◆ **Requirement**
Of the lines below, count those containing the word "doskonały". Reply with the number alone.

◆ **Input data**
Start of Block

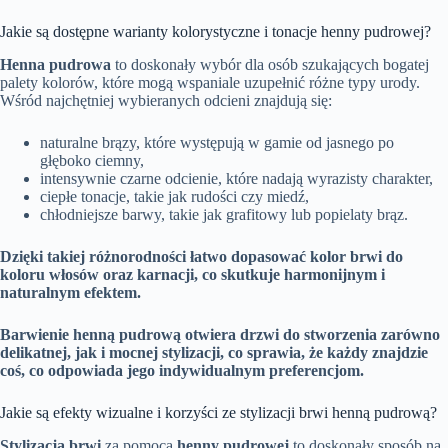
Jakie są dostępne warianty kolorystyczne i tonacje henny pudrowej?
Henna pudrowa
to doskonały wybór dla osób szukających bogatej
palety kolorów, które mogą wspaniale uzupełnić różne typy urody.
Wśród najchętniej wybieranych odcieni znajdują się:
naturalne brązy, które występują w gamie od jasnego po
głęboko ciemny,
intensywnie czarne odcienie, które nadają wyrazisty charakter,
ciepłe tonacje, takie jak rudości czy miedź,
chłodniejsze barwy, takie jak grafitowy lub popielaty brąz.
Dzięki takiej różnorodności łatwo dopasować kolor brwi do
koloru włosów oraz karnacji, co skutkuje harmonijnym i
naturalnym efektem.
Barwienie henną pudrową otwiera drzwi do stworzenia zarówno
delikatnej, jak i mocnej stylizacji, co sprawia, że każdy znajdzie
coś, co odpowiada jego indywidualnym preferencjom.
Jakie są efekty wizualne i korzyści ze stylizacji brwi henną pudrową?
Stylizacja brwi
za pomocą
henny pudrowej
to doskonały sposób na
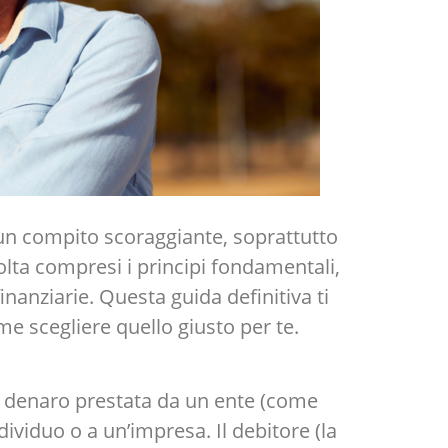
un compito scoraggiante, soprattutto
volta compresi i principi fondamentali,
finanziarie. Questa guida definitiva ti
me scegliere quello giusto per te.
i denaro prestata da un ente (come
dividuo o a un’impresa. Il debitore (la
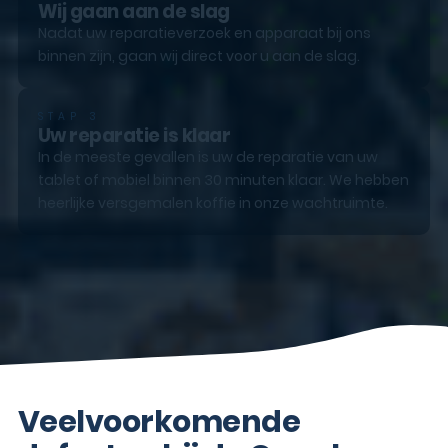
Wij gaan aan de slag
Nadat uw reparatieverzoek en apparaat bij ons
binnen zijn, gaan wij direct voor u aan de slag.
STAP 3
Uw reparatie is klaar
In de meeste gevallen is uw de reparatie van uw
tablet of mobiel binnen 30 minuten klaar. We hebben
heerlijke versgemalen koffie in onze wachtruimte.
Veelvoorkomende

End of Block

◆ **Answer section**
2